The Athletics Federation of Nigeria (AFN) has said that it is ready to reverse the trend of returning from the quadrennial Olympic Games without any medal to show for the outings.
Nigeria last won any track and field medal 12 years ago at the 2008 Games in Beijing, China. It was no show at both the London 2012 and Rio de Janeiro 2016.
Acting President of the AFN, Honourable Olamide George, gave this promise of a new era for track and field as he unveiled the federation’s 2020 programme of activities in Abuja yesterday.
“We have some athletes that have qualified for the Tokyo Olympics and we are, through the competitions we have lined up trying to get a few more to make the qualification standard. More importantly, we need to get our relay teams to qualify for the quadrennial event.
“We are going to compete in some relays in the USA and Europe as well as utilise the two windows we will have at the African Championships in Algeria in June to either secure or cement our qualifications,” he said while allaying fears the so-called crisis in the administration of the sport will distract the federation from executing its programmes for the Olympics.
He promised that all hands are on deck towards achieving a memorable outing at the Tokyo Olympics in July/August.
George said that the programme was designed to bring life back into the sport that has suffered from maladministration in recent years. “We have made athletes the focus of our programme and have designed one that will ensure they attain optimum performance level for both the African Championships and the Olympics,” said George.
The AFN chief said the athletes will begin running, throwing and jumping from next month with the All-Comers competition in Akure.

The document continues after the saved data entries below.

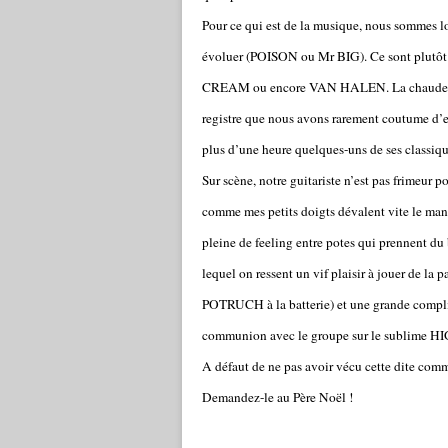
Pour ce qui est de la musique, nous sommes l
évoluer (POISON ou Mr BIG). Ce sont plutô
CREAM ou encore VAN HALEN. La chaude voix
registre que nous avons rarement coutume d’en
plus d’une heure quelques-uns de ses classi
Sur scène, notre guitariste n’est pas frimeur p
comme mes petits doigts dévalent vite le man
pleine de feeling entre potes qui prennent 
lequel on ressent un vif plaisir à jouer de
POTRUCH à la batterie) et une grande complici
communion avec le groupe sur le sublime HI
A défaut de ne pas avoir vécu cette dite comm
Demandez-le au Père Noël !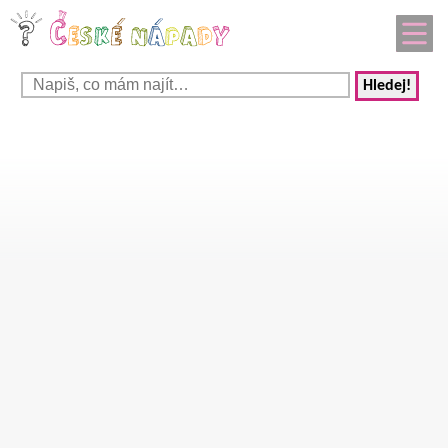
Hledej!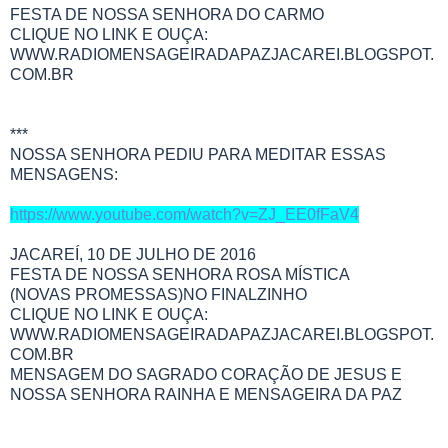
FESTA DE NOSSA SENHORA DO CARMO
CLIQUE NO LINK E OUÇA:
WWW.RADIOMENSAGEIRADAPAZJACAREI.BLOGSPOT.
COM.BR
***
NOSSA SENHORA PEDIU PARA MEDITAR ESSAS
MENSAGENS:
https://www.youtube.com/watch?v=ZJ_EE0fFaV4
JACAREÍ, 10 DE JULHO DE 2016
FESTA DE NOSSA SENHORA ROSA MÍSTICA
(NOVAS PROMESSAS)NO FINALZINHO
CLIQUE NO LINK E OUÇA:
WWW.RADIOMENSAGEIRADAPAZJACAREI.BLOGSPOT.
COM.BR
MENSAGEM DO SAGRADO CORAÇÃO DE JESUS E
NOSSA SENHORA RAINHA E MENSAGEIRA DA PAZ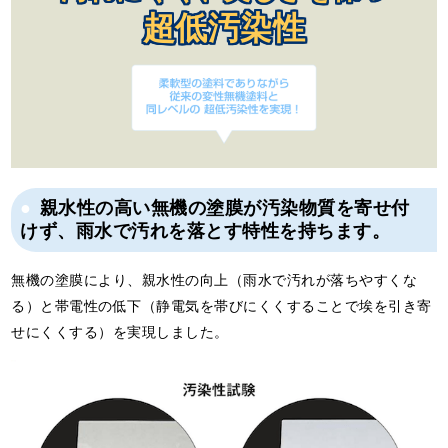
超低汚染性
親水性の高い無機の塗膜が汚染物質を寄せ付
けず、雨水で汚れを落とす特性を持ちます。
無機の塗膜により、親水性の向上（雨水で汚れが落ちやすくな
る）と帯電性の低下（静電気を帯びにくくすることで埃を引き寄
せにくくする）を実現しました。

“We have secured the venue and will provide accommodation for athletes based on last year’s performance. There will be no prize money for this because it is an All-Comers affair,” explained the AFN president who revealed that prize monies will be introduced at the Classics proper beginning from the first AFN Classics in Ado Ekiti at the end of February.
“We are bringing back the Classics, our annual series of elite athletics competitions which produced so many champions for Nigeria in the past. So far we have four legs of the competition and we are looking to see if we can add a fifth,” he said and revealed that the AFN Classics after the National Sports Festival will be used to evaluate athletes’ performances for the Olympics.
“We will use the National Sports Festival to invite athletes to our African Championship and Olympics camp. After that the AFN Classics will be used to evaluate their performances. We know there are athletes who may not reach peak form at the Festival and the AFN Classics will give these athletes the opportunity to get into our pre-African Championships and Olympics cam.”
“There is no crisis in AFN. We are focused on the Olympics and have submitted our programme to our supervisory body, the Federal Ministry of Youth and Sports Development. We are lucky to have professionally minded and committed people in the ministry headed by the Sports Minister, Mr. Sunday Dare.
“Recall the minister’s ‘adopt an athlete programme’ in Lagos last December? It has helped greatly in reassuring our elite athletes that Nigeria is backing them all the way to the podium in Tokyo 2020 and beyond,” concludes George.
The AFN president appeals for cooperation from Nigerians, especially the media as a new chapter of transparency and professionalism has opened in the administration of athletics in Nigeria.